DTS writes incremental changes from PolarDB-X 2.0 into an incremental data table in MaxCompute. In addition to the source table columns, DTS adds the following metadata columns to every incremental data table:

In this example, modifytime_year, modifytime_month, modifytime_day, modifytime_hour, and modifytime_minute form the partition key, as configured in step 3.

Column	Description
`record_id`	Unique ID of the log entry. Auto-increments for each new entry. For UPDATE operations, DTS generates two entries with the same `record_id`—one for the pre-update values and one for the post-update values.
`operation_flag`	The operation type: `I` (INSERT), `U` (UPDATE), or `D` (DELETE).
`utc_timestamp`	The UTC timestamp of the operation, taken from the binary log.
`before_flag`	`Y` if the row contains pre-update values; `N` otherwise.
`after_flag`	`Y` if the row contains post-update values; `N` otherwise.

How before_flag and after_flag work

The values of before_flag and after_flag depend on the operation type:

INSERT: The row holds the newly inserted values. before_flag = N, after_flag = Y.
UPDATE: DTS generates two log entries with the same record_id, operation_flag, and utc_timestamp. The first entry holds the pre-update values (before_flag = Y, after_flag = N). The second holds the post-update values (before_flag = N, after_flag = Y).
DELETE: The row holds the deleted record values. before_flag = Y, after_flag = N.

Merge the full baseline table and incremental data table

After a synchronization task starts, DTS creates a full baseline table and an incremental data table in MaxCompute. Merge the two tables with SQL to reconstruct the full dataset at any point in time.

The following example merges data for a table named customer.

Create a destination table to store the merged result, using the same schema as the source table. The following example creates a table to hold the customer data at timestamp 1565944878:
```
CREATE TABLE `customer_1565944878` (
    `id` bigint NULL,
    `register_time` datetime NULL,
    `address` string);
```
Use the ad hoc query feature to run SQL statements in MaxCompute. See Use the ad hoc query feature to execute SQL statements. For supported data types, see Data type editions.

Run the following SQL to merge the full baseline table and the incremental data table. Replace the placeholders with your values.

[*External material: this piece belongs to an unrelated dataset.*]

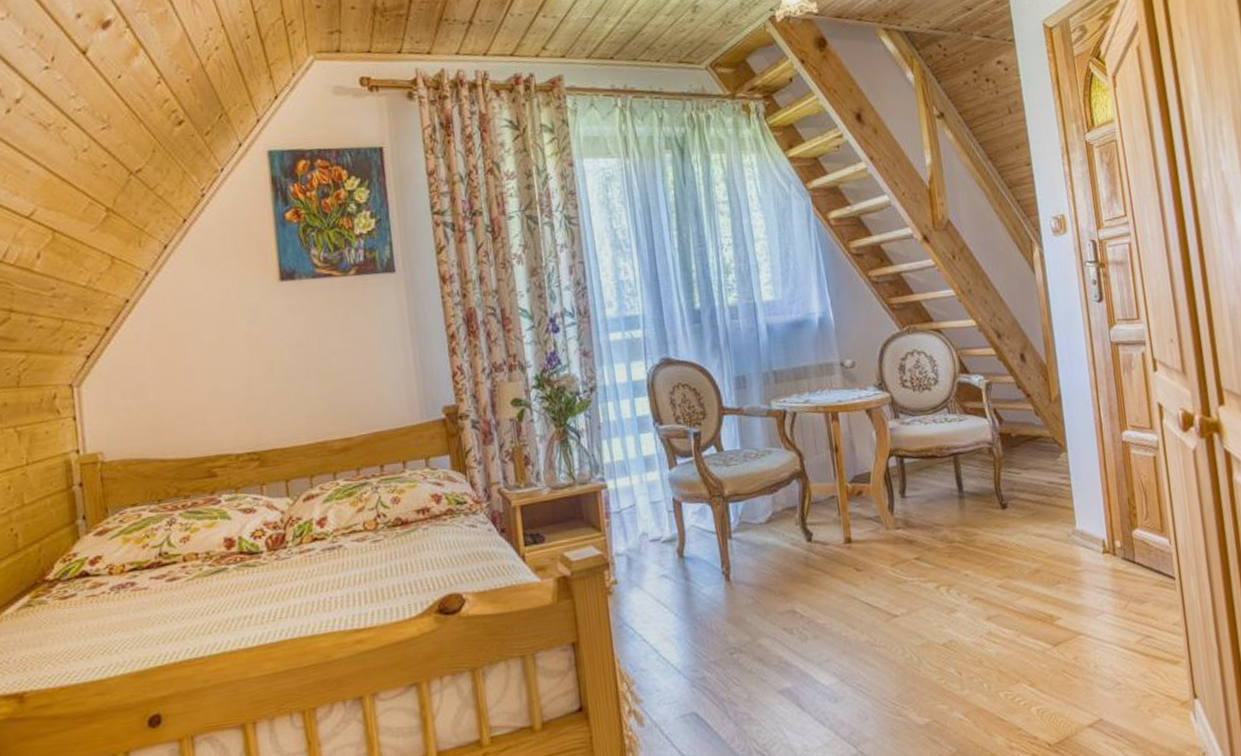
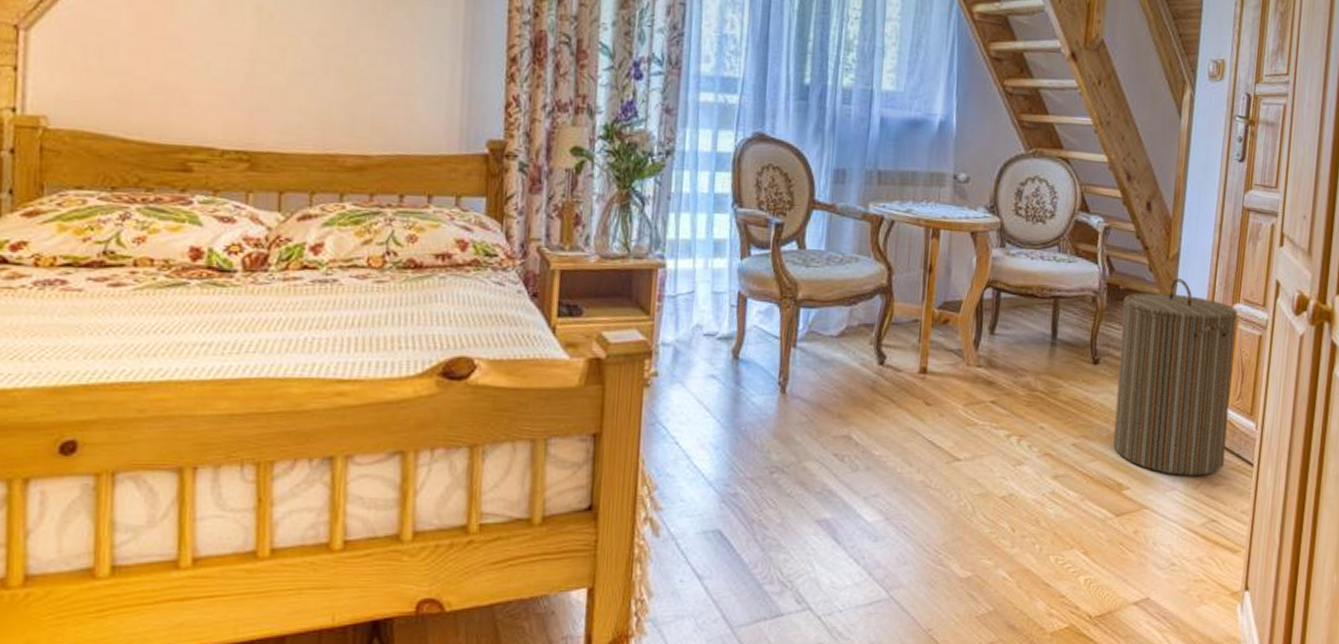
laundry hamper: none [1017,417,1146,600] -> present [1113,278,1238,476]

set odps.sql.allow.fullscan=true;
insert overwrite table <result_storage_table>
select <col1>,
       <col2>,
       <colN>
  from(
select row_number() over(partition by t.<primary_key_column>
 order by record_id desc, after_flag desc) as row_number, record_id, operation_flag, after_flag, <col1>, <col2>, <colN>
  from(
select incr.record_id, incr.operation_flag, incr.after_flag, incr.<col1>, incr.<col2>, incr.<colN>
  from <table_log> incr
 where utc_timestamp< <timestamp>
 union all
select 0 as record_id, 'I' as operation_flag, 'Y' as after_flag, base.<col1>, base.<col2>, base.<colN>
  from <table_base> base) t) gt
where row_number=1
  and after_flag='Y'

Replace the following placeholders:

Placeholder	Description
`<result_storage_table>`	The table that stores the merged data
`<col1>`, `<col2>`, `<colN>`	The column names of the table to merge
`<primary_key_column>`	The primary key column of the table to merge
`<table_log>`	The incremental data table name
`<table_base>`	The full baseline table name
`<timestamp>`	The point-in-time timestamp for the merge

The following example retrieves the full customer dataset at timestamp 1565944878:

set odps.sql.allow.fullscan=true;
insert overwrite table customer_1565944878
select id,
       register_time,
       address
  from(
select row_number() over(partition by t.id
 order by record_id desc, after_flag desc) as row_number, record_id, operation_flag, after_flag, id, register_time, address
  from(
select incr.record_id, incr.operation_flag, incr.after_flag, incr.id, incr.register_time, incr.address
  from customer_log incr
 where utc_timestamp< 1565944878
 union all
select 0 as record_id, 'I' as operation_flag, 'Y' as after_flag, base.id, base.register_time, base.address
  from customer_base base) t) gt
 where gt.row_number= 1
   and gt.after_flag= 'Y';

Query the merged data from customer_1565944878.